Un autre aspect important de ces négociations est la place des pieds noirs. Le GPRA avait-il une position claire à leur sujet ?

J’ai évoqué cette question de la protection des Européens plus haut. Pour le GPARA et en tous les cas pour de nombreux responsables, je pense à la déclaration du Colonel Lotfi à ce sujet, Les Européens avaient toute leur place dans l’Algérie Indépendante à l’exception des gros propriétaires fonciers, les gros colons. Une réforme agraire inscrite depuis 1926 dans le programme du mouvement national devait régler définitivement cette question.

Aujourd’hui, selon vous quelle est l’importance historique de ces Accords et comment cette perception a-t-elle évolué au fil du temps et existe-t-il un débat parmi les historiens concernant la portée réelle de ces accords ?

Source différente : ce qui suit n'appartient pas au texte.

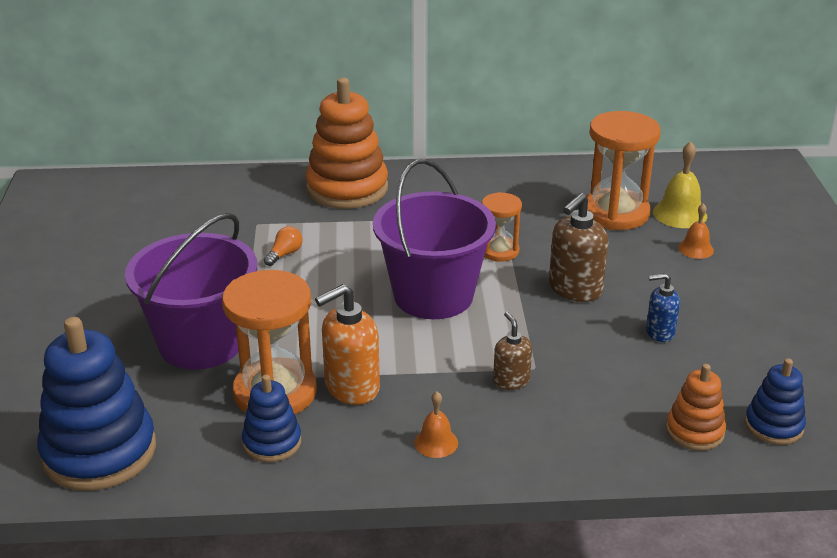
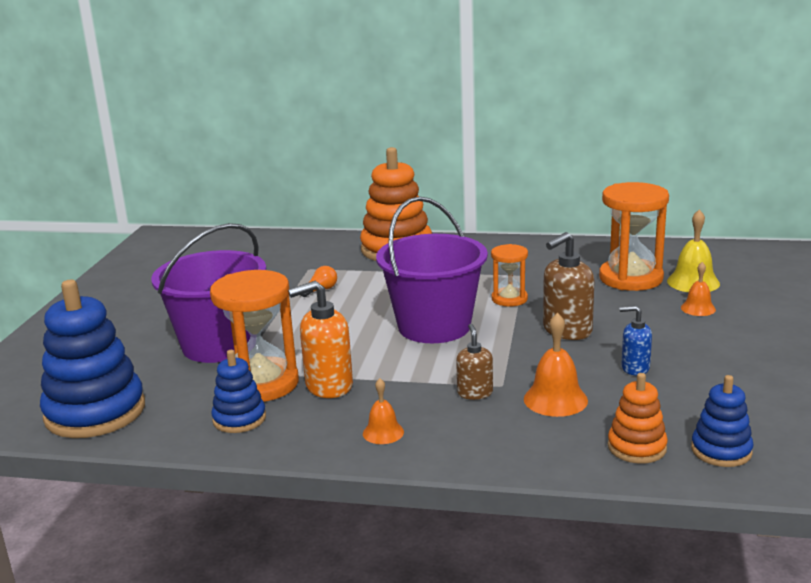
camera: 15 degrees right, 10 degrees down
none -> orange bell [524,313,588,417]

L’importance de ces Accords est qu’ils nous ont conduits à l’Indépendance. Ces accords ont nécessairement fait l’objet de réévaluation d’autant plus que personne n’avait prévu le départ massif des Européens. Les plus sceptiques des observateurs pensaient (et l’ont écrit) que 300 000 Européens allaient quitter l’Algérie et on sait que seuls 200 000 sont restés. D’autre part, il a fallu attendre 1993 pour que le président du H.C.E. Ali Kafi décrète le 19 mars, journée de la Victoire. Jusqu’à cette date, on n’en parlait pas officiellement. De la même manière, il ne peut y avoir de débat entre historiens puisqu’il n‘y a pas de réelle circulation de la connaissance historique.